Lights, Camera, Action!

Filmmakers are always seeking evocative locations for their movies, so it should come as little surprise that a handful of iconic houses have found their way onto the silver screen as integral plot devices. My favorites to add to any design groupie's Netflix queue?

The Hunting Lodge, decorator John Fower's famous country house near Odiham, Hampshire; for decades now it has been the week-end residence of British interior designer Nicky Haslam.

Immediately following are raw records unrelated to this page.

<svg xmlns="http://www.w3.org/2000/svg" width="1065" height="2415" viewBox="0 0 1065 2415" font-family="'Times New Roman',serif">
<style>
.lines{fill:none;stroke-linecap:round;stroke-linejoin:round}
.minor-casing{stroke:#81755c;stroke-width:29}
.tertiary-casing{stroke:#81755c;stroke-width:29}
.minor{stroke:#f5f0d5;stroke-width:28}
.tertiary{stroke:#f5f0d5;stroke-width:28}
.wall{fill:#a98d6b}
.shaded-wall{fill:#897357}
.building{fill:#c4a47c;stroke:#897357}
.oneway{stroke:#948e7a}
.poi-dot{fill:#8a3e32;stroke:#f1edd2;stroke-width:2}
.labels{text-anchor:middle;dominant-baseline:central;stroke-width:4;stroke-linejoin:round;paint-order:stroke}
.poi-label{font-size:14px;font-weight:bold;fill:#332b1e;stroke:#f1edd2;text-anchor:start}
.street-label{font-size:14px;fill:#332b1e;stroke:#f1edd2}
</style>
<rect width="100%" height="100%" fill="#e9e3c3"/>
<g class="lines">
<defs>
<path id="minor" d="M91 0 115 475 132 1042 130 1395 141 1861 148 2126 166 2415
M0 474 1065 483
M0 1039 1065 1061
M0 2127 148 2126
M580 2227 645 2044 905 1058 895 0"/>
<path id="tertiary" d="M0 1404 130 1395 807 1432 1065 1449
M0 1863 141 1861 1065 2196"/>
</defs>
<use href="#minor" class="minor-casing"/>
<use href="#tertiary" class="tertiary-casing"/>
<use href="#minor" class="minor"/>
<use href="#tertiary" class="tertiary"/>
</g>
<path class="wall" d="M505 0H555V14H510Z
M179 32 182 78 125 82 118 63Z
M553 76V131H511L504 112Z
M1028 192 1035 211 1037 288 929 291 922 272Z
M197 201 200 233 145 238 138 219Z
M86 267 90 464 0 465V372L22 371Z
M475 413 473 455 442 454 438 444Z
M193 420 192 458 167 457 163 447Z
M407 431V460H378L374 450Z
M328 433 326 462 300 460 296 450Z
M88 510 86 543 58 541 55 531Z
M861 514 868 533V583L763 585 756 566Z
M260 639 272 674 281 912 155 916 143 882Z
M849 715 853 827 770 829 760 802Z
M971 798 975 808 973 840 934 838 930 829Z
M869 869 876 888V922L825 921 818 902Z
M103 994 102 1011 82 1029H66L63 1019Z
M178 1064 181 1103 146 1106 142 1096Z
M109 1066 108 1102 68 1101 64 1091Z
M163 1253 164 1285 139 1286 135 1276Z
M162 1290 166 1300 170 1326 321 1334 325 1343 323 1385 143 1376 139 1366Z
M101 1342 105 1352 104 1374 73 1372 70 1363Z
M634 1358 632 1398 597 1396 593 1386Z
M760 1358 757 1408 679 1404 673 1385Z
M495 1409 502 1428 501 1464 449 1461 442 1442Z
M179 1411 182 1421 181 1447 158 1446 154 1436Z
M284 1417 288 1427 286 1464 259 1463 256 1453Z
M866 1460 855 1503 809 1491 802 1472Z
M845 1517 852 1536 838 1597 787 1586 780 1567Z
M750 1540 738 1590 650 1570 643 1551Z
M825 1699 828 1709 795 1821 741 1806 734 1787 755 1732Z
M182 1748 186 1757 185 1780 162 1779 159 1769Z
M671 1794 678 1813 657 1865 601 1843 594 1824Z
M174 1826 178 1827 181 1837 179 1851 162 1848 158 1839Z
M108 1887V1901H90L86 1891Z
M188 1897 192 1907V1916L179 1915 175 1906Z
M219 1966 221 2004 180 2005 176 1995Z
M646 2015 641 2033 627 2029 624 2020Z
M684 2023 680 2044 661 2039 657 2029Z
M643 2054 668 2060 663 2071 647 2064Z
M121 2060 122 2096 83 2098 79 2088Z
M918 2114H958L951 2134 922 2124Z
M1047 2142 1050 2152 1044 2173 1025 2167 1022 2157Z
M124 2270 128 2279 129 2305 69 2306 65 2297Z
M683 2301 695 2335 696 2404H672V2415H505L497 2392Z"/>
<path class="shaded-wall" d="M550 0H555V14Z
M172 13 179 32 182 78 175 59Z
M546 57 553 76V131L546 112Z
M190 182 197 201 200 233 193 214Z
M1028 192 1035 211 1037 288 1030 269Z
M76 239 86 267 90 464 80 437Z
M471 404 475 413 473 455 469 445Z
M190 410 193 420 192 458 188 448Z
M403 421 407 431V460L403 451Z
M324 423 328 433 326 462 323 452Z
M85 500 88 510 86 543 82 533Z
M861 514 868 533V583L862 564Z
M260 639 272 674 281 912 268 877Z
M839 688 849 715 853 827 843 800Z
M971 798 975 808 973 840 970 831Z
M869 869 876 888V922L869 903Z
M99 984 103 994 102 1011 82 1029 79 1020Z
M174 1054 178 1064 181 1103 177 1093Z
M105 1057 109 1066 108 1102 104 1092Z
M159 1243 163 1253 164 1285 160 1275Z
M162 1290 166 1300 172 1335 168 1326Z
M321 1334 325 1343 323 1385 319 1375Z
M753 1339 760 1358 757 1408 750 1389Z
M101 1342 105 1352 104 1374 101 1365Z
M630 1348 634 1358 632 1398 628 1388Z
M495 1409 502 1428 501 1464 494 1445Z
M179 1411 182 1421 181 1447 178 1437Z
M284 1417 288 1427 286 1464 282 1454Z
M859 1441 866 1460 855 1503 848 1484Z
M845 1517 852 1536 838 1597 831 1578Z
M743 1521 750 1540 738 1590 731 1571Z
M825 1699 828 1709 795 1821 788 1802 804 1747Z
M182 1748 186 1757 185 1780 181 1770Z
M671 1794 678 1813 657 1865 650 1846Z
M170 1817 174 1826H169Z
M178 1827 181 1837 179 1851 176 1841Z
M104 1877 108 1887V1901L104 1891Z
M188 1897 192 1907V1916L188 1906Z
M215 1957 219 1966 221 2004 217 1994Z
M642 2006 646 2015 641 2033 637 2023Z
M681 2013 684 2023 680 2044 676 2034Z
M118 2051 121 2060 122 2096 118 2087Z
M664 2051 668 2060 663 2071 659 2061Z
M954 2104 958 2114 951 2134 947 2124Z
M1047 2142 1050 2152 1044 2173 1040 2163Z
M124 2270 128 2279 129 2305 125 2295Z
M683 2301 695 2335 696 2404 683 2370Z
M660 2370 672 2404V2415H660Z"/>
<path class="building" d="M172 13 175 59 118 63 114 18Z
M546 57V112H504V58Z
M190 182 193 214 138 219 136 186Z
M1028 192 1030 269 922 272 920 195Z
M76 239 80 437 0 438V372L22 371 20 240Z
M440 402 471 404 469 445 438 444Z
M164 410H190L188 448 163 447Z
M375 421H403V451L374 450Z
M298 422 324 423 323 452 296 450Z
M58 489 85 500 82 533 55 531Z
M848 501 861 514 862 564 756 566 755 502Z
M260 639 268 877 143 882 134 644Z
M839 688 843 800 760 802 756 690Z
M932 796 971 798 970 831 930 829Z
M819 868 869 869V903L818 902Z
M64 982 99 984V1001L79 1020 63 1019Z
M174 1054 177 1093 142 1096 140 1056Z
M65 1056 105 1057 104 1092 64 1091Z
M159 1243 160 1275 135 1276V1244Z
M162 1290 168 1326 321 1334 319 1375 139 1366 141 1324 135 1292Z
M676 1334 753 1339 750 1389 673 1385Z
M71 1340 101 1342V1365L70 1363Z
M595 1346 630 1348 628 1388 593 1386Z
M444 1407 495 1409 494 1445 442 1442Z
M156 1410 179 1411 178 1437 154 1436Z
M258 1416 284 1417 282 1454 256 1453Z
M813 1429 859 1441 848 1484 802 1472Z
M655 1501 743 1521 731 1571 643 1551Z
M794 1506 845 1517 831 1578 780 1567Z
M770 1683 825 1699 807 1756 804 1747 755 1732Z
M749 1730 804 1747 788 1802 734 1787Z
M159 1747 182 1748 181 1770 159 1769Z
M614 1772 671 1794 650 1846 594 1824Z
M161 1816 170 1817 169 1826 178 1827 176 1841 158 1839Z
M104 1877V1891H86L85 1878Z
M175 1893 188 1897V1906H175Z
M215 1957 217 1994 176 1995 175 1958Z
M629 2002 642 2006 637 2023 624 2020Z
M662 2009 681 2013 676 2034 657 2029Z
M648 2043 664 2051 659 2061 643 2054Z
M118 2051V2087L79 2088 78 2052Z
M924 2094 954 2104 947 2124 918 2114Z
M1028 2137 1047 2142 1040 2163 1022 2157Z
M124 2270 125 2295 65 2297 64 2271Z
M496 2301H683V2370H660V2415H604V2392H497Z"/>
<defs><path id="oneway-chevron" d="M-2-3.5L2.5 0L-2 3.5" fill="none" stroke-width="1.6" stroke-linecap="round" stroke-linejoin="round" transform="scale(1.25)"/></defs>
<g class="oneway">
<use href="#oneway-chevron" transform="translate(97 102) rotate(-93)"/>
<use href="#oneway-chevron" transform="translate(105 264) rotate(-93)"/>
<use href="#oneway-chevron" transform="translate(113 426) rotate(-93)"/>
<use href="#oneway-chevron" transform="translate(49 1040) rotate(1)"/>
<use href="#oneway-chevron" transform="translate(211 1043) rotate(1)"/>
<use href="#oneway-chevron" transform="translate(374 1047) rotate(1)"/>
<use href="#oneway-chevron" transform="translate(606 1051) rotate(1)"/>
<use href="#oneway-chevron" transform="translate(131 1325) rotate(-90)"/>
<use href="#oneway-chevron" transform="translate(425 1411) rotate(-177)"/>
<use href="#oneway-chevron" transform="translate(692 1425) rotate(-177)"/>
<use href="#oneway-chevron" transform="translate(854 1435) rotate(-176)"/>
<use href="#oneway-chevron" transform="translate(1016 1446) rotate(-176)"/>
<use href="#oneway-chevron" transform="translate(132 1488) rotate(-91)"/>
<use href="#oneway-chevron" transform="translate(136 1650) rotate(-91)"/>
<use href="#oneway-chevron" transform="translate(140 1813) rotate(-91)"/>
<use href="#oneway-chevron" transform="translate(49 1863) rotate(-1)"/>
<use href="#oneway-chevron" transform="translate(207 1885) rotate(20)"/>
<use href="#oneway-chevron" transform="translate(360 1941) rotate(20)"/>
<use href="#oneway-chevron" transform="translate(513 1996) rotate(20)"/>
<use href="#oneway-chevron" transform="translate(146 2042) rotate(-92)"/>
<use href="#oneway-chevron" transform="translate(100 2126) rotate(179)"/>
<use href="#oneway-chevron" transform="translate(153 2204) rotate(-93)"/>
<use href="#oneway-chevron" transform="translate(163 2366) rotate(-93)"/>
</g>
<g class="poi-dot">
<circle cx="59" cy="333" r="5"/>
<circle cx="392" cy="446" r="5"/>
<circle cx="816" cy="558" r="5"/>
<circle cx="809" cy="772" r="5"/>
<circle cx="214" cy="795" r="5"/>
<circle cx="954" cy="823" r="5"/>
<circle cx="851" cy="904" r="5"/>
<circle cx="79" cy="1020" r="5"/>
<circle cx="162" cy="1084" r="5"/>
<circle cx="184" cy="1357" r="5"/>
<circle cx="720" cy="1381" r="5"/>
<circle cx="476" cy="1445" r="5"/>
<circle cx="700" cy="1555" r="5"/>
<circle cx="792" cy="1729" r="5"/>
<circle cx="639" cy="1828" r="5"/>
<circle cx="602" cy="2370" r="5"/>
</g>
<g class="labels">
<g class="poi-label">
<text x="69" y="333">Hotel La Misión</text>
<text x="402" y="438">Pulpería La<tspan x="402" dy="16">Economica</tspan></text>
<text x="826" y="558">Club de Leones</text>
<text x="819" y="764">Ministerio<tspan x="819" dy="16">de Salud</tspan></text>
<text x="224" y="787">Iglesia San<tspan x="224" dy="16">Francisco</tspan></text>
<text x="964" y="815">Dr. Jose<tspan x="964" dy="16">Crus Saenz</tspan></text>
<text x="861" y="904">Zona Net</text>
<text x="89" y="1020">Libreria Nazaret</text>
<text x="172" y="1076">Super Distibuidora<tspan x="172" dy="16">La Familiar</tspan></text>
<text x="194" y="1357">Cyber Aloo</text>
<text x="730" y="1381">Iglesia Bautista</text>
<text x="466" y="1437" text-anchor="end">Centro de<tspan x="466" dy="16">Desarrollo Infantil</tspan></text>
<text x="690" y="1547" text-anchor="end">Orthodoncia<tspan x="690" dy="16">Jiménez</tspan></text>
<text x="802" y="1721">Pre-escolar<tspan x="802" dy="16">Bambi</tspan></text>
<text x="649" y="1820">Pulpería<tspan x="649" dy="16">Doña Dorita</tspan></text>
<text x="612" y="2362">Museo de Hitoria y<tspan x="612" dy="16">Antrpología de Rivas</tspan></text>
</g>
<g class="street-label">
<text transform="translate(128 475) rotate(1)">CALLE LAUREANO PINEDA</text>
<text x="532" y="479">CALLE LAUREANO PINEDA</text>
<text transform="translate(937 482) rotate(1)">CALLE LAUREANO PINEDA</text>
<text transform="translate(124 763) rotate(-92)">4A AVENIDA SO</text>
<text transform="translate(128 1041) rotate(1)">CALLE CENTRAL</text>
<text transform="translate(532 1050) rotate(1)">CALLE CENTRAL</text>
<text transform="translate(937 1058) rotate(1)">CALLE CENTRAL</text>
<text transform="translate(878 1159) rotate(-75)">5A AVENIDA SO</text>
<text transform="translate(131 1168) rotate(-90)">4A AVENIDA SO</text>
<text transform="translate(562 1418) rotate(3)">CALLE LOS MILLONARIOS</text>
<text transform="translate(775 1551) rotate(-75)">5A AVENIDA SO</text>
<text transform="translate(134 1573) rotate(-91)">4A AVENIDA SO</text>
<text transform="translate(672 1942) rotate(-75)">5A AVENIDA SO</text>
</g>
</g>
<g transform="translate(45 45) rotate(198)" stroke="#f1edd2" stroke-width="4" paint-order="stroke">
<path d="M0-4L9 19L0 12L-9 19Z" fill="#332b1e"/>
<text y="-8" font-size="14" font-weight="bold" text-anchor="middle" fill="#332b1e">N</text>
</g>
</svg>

John Fowler's renowned Hunting Lodge, a Tudor-era folly given a fanciful brickwork façade around 1720, served as Vanessa Redgrave's residence in the 1968 Tony Richardson movie "The Charge of the Light Brigade." Fowler smartly used the location fee to build a garden pavilion on the grounds of the house.

A bedroom at Château de Groussay, longtime country house of Charles de Beistegui.

Château de Groussay, the widely admired country house of silver-mining heir Charles de Beistegui, was used as the primary set for director Marc Allégret's 1970 movie "Le bal du Comte d'Orgel." Yes, the movie is in French, but if you don't understand the dialogue, there is enough of Groussay on display, indoors and out, to make this romantic drama about aristocratic adultery in the 1920s (based on the posthumous 1924 novel by Raymond Radiguet) a cinema-library must-have.


Members of the cast of "Le bal du Comte d'Orgel" (1970) in Groussay's Salon Hollandaise.

3 comments:

laughingsalmon said...

The Hunting Lodge is one of my favy houses...I'd love to reproduce it as a house in miniature...It looks so like a lovely doll's house...

Colette said...

love! recently dozed through CoftheL movie which was broadcast on TCM i think...to catch the glimpses of the Hunting Lodge. Now longing to see the other. x Colette

Nick Heywood said...

Great selection -- if I were to make this list I would have to add A Wedding by Robert Altman, which displays the masterful Armour House by David Adler. Sadly, the estate was broken shortly after filming ended, so it stands as a record of something lost, as well as being a very finely made film.

Very different from your favorites, but similar in that the house is an active character.